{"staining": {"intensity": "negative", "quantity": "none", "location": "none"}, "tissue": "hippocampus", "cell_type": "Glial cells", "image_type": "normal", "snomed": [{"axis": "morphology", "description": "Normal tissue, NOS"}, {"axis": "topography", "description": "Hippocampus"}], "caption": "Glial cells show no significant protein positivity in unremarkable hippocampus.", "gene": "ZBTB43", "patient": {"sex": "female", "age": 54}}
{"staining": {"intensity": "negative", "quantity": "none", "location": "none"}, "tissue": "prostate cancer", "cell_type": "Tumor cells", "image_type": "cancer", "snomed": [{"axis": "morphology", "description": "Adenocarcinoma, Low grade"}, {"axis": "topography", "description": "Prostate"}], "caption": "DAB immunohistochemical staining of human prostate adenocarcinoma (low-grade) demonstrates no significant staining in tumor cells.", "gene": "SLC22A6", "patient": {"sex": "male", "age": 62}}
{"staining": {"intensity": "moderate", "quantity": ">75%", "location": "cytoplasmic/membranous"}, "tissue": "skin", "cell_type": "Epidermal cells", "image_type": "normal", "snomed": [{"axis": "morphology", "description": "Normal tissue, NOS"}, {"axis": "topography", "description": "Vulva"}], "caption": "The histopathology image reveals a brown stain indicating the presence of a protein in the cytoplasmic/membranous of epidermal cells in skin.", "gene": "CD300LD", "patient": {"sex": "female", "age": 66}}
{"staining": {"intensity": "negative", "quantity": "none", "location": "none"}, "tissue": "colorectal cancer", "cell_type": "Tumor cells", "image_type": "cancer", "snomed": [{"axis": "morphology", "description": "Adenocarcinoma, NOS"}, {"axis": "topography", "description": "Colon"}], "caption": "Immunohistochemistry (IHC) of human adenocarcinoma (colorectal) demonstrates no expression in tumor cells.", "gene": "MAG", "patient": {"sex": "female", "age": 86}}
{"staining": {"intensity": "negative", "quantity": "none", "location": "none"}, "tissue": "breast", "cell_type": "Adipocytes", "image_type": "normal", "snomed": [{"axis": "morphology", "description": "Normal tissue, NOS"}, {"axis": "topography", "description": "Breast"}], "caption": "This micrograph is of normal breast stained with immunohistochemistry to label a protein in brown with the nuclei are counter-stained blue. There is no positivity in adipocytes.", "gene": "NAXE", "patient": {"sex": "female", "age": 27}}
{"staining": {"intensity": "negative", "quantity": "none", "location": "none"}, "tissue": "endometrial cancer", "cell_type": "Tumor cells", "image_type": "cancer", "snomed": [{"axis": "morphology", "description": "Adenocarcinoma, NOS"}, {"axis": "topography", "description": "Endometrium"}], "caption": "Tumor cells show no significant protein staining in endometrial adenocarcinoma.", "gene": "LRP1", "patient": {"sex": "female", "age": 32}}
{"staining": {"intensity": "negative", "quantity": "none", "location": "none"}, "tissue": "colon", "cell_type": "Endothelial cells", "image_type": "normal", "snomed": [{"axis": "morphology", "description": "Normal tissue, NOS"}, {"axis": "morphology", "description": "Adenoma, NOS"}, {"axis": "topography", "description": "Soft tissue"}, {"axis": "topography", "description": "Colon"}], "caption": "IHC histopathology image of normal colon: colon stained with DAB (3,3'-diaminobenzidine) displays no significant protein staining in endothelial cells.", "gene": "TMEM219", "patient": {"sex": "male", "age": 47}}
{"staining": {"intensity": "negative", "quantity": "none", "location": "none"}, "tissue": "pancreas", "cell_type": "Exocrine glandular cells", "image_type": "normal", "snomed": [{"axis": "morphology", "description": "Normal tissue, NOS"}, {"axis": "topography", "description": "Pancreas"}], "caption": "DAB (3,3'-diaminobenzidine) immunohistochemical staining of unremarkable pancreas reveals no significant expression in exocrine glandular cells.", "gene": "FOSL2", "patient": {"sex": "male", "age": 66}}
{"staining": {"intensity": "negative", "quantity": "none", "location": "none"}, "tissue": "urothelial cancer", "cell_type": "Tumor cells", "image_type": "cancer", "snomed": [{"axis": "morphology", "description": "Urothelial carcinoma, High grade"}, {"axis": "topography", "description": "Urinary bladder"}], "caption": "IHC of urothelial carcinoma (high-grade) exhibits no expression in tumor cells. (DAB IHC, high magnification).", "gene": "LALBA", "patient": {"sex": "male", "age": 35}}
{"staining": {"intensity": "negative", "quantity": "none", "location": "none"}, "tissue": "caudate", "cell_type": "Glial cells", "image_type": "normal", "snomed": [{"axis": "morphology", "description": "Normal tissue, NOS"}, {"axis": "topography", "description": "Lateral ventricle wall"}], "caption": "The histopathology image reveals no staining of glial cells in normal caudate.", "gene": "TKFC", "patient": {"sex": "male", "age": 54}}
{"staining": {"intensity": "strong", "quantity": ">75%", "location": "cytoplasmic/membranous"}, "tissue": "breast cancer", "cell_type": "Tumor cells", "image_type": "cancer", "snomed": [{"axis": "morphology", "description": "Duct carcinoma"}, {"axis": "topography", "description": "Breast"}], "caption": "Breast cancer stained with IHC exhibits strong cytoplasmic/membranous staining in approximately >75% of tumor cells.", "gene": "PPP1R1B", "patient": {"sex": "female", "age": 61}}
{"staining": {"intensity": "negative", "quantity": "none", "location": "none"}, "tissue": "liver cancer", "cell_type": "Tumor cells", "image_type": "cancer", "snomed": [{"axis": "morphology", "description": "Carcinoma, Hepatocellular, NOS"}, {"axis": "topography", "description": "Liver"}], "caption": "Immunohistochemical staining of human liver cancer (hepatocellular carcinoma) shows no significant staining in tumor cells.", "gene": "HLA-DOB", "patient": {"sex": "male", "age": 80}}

> [WHAT IS REQUIRED]
Give back every line of the listing where the word "Glial" shows up.

> [SOLUTION TO THIS TASK]
{"staining": {"intensity": "negative", "quantity": "none", "location": "none"}, "tissue": "hippocampus", "cell_type": "Glial cells", "image_type": "normal", "snomed": [{"axis": "morphology", "description": "Normal tissue, NOS"}, {"axis": "topography", "description": "Hippocampus"}], "caption": "Glial cells show no significant protein positivity in unremarkable hippocampus.", "gene": "ZBTB43", "patient": {"sex": "female", "age": 54}}
{"staining": {"intensity": "negative", "quantity": "none", "location": "none"}, "tissue": "caudate", "cell_type": "Glial cells", "image_type": "normal", "snomed": [{"axis": "morphology", "description": "Normal tissue, NOS"}, {"axis": "topography", "description": "Lateral ventricle wall"}], "caption": "The histopathology image reveals no staining of glial cells in normal caudate.", "gene": "TKFC", "patient": {"sex": "male", "age": 54}}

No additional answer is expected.